Um dia vais deixar de passar horas no quarto, na rua ou à porta de casa a conversar. Vais achar que ser feliz é mais do que caminhar de mãos dadas na rua. Vais achar que a cumplicidade não se vê só através de olhares e que o amor, afinal, "não é eterno". Um dia não vais ser parada na rua a perguntar se és gémea nem vais querer combinar cores para sair à noite. Vais perder a teimosia e vais conformar-te com o que os outros pensam mais depressa.
Um dia vais deixar de combinar cafézinhos, de pedir companhia e de saltar de agrupamento em agrupamento. Não vais ter sonhos escutistas nem acreditar que há uma certa perfeição na sede.

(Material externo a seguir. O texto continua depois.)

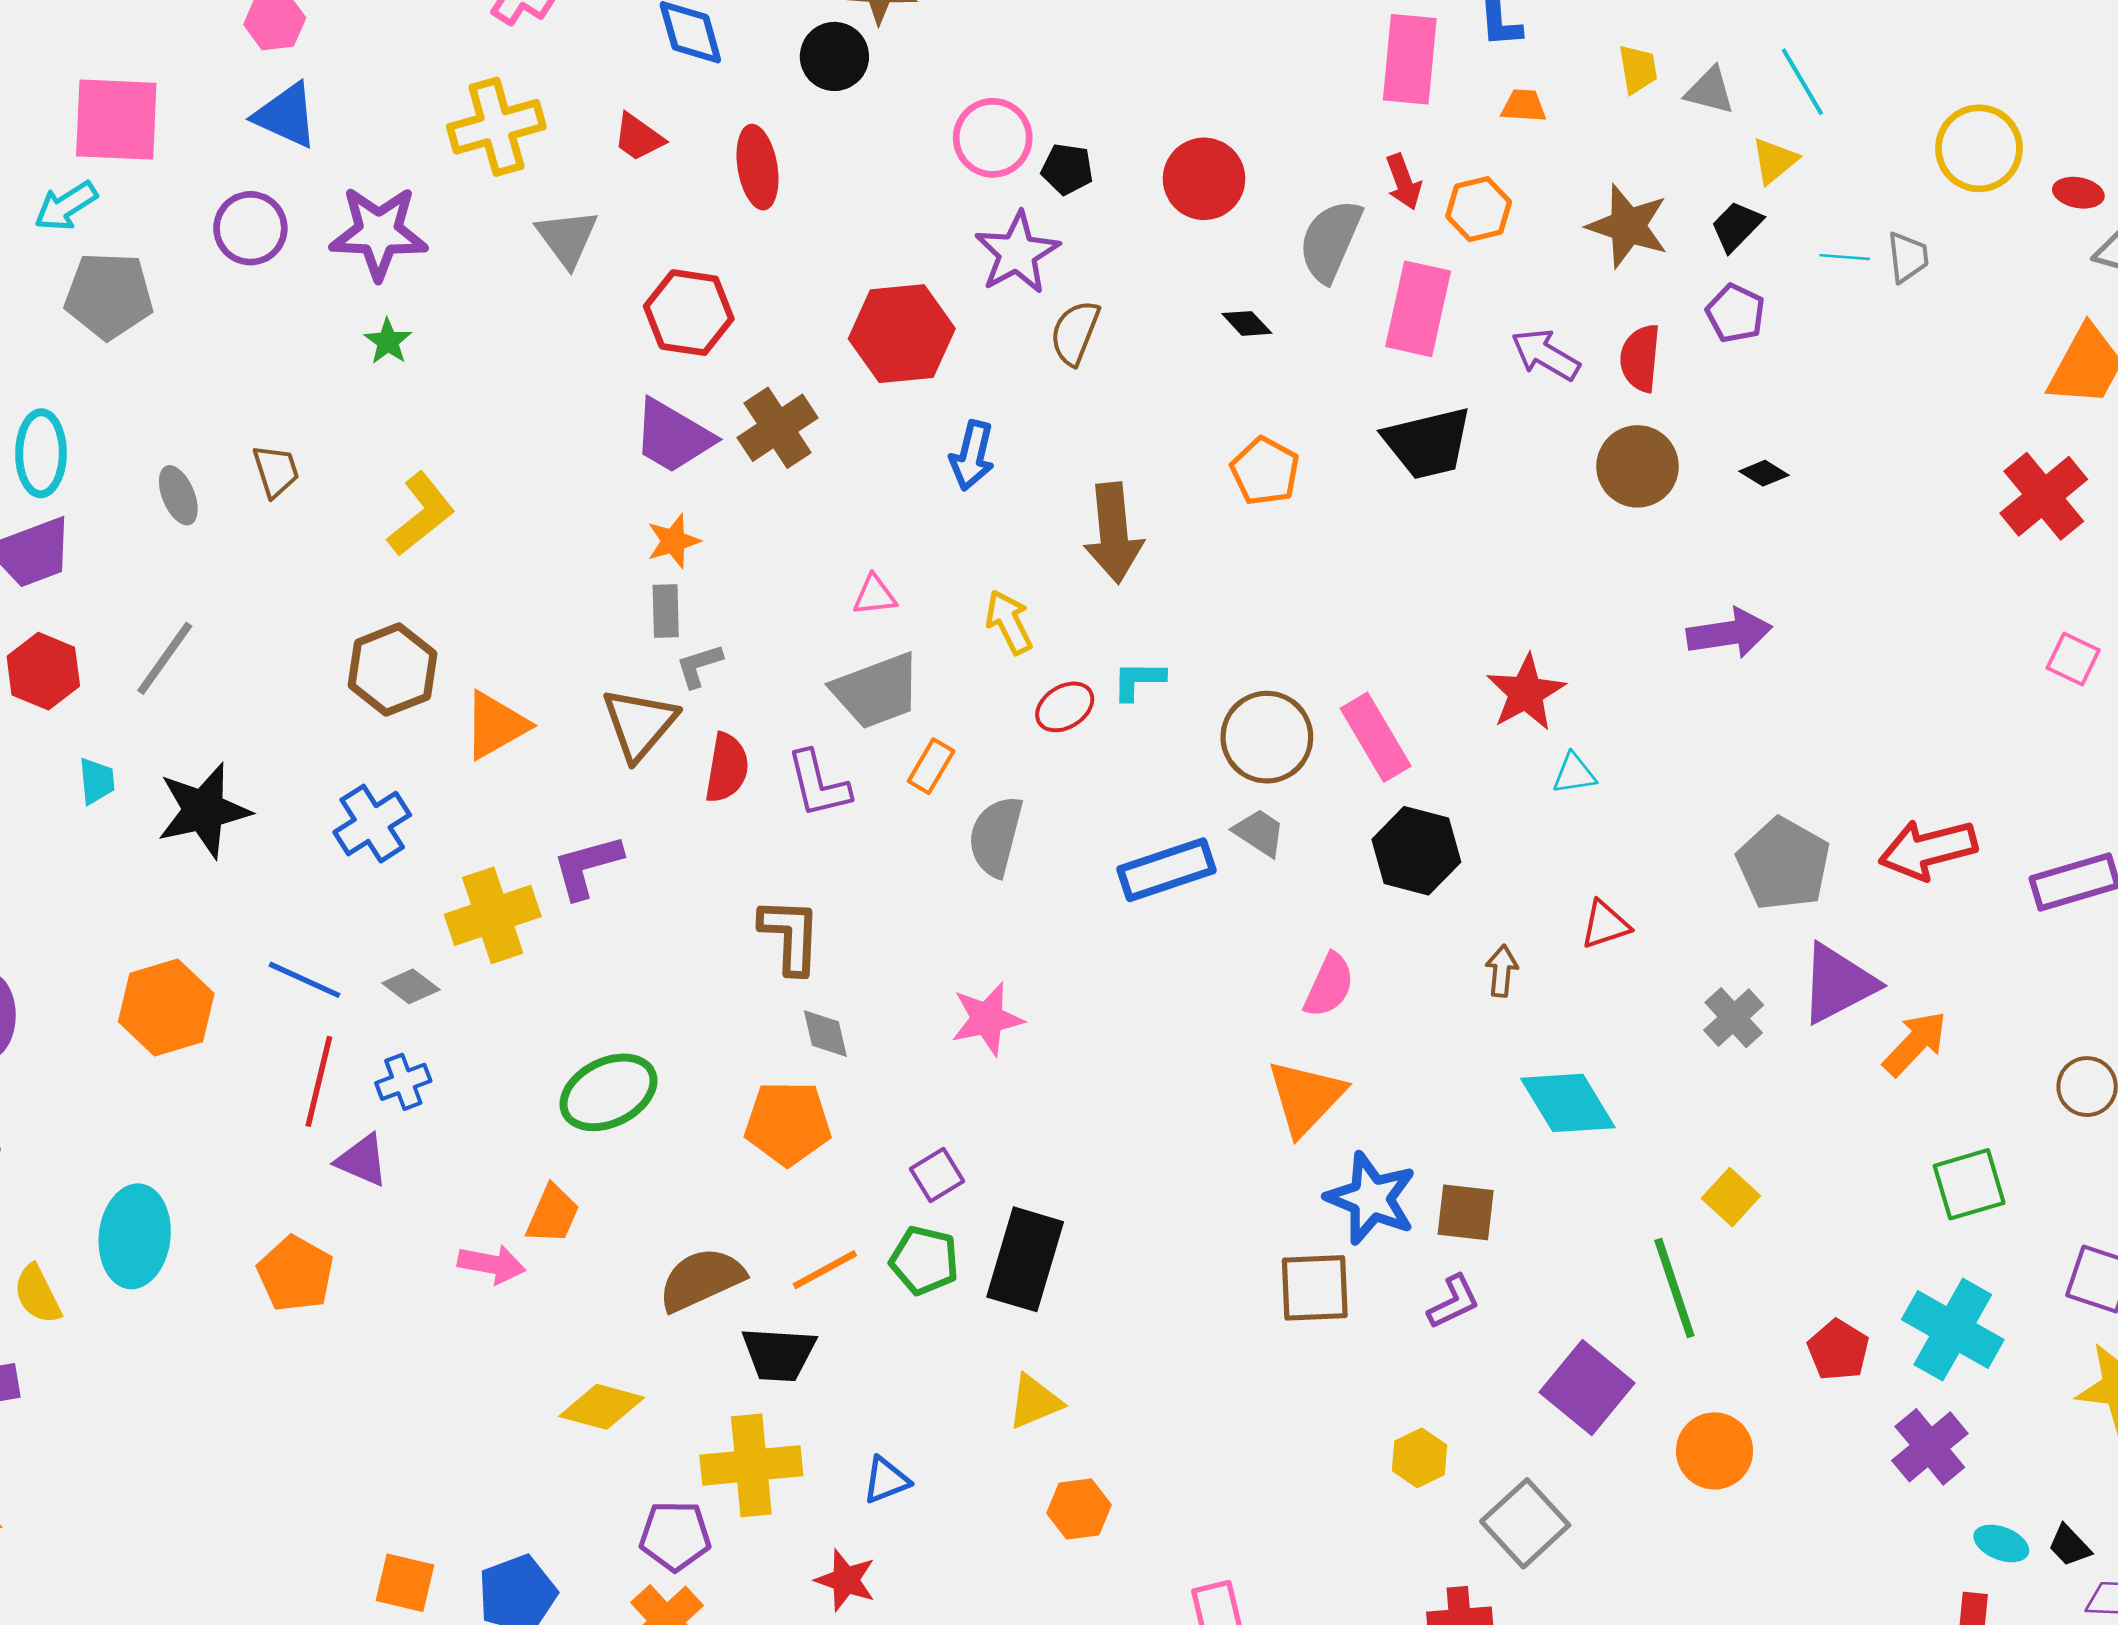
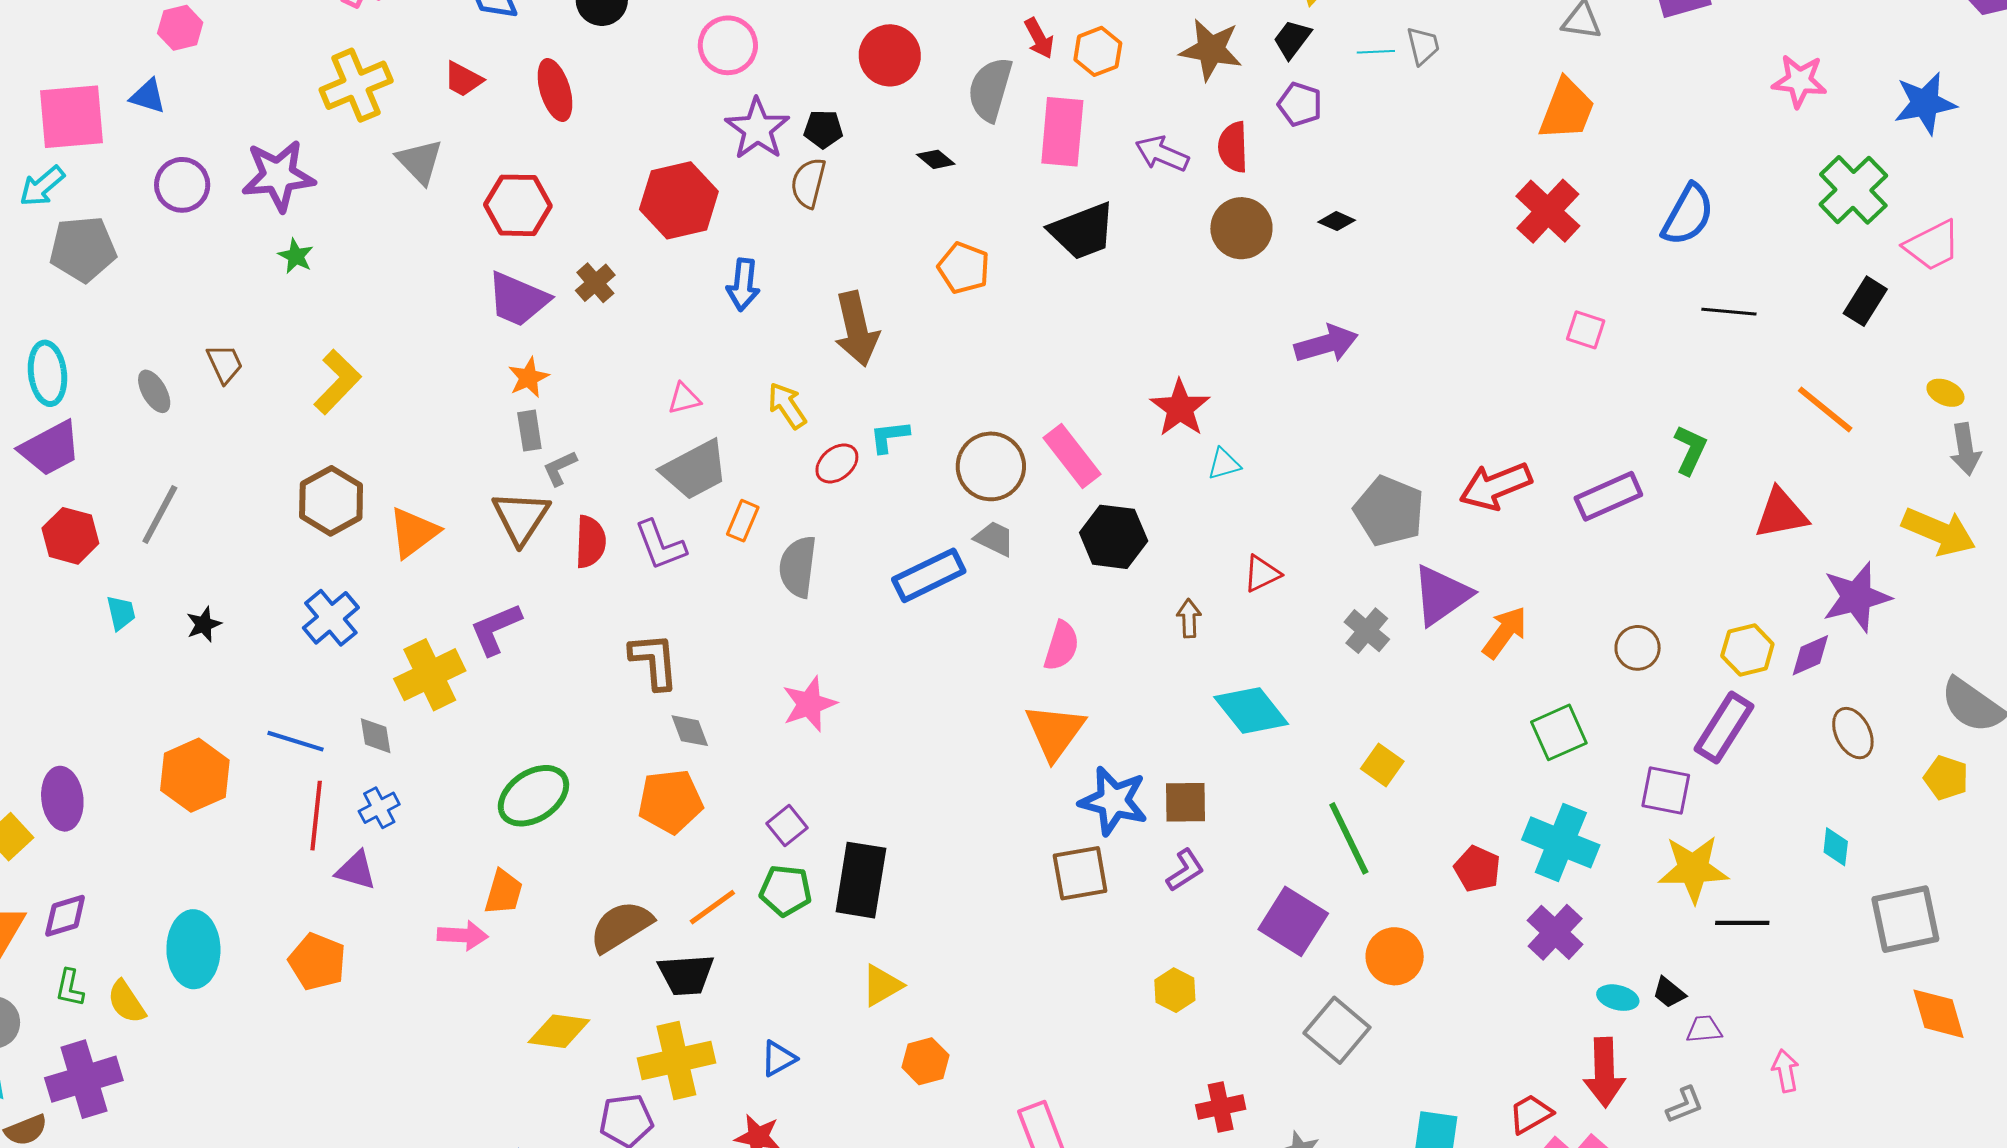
blue triangle: (286, 115) -> (148, 96), moved, size x0.7
black pentagon: (1067, 169) -> (823, 129), moved
brown cross: (778, 428) -> (595, 283), size x0.7
black star: (204, 810) -> (204, 624), size x0.5
gray diamond: (411, 986) -> (376, 736), turned 51
gray square: (1525, 1523) -> (1337, 1030), moved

Vais deixar de gostar de ver miúdos a correr pelos corredores e não vais compreender que "uma vez escuteiro, escuteiro para sempre". Vais achar que o sábado à tarde é para descansar, que acampar é desconfortável e não vais perceber o significado do verdadeiro sol da manhã e das estrelas brilhantes da noite. Vais achar que o teu irmão não é o Homem da tua vida e as birras com ele vão deixar de fazer todo o sentido.
Um dia vais vais achar que o mundo não vai nunca ficar melhor, vais tornar-te um Homem e ser menos feliz.


Já dizia o anuncio, e com razão. Quando esse dia chegar, não lhe fales. Mas não lhe fales mesmo!

sexta-feira, 12 de novembro de 2010

"Eu gosto muito de si"

...E como contamos cada minuto para o fim, a intensidade de certas coisas toma rumos impressionantes. [mesmo sabendo que isso não nos faz, de todo, bem!]
Saber que valem cada pensamento repentino e precipitado é a razão da lágrima cair e de a saudade começar aqui.
Quando for grande quero mesmo continuar a estar presente por ai!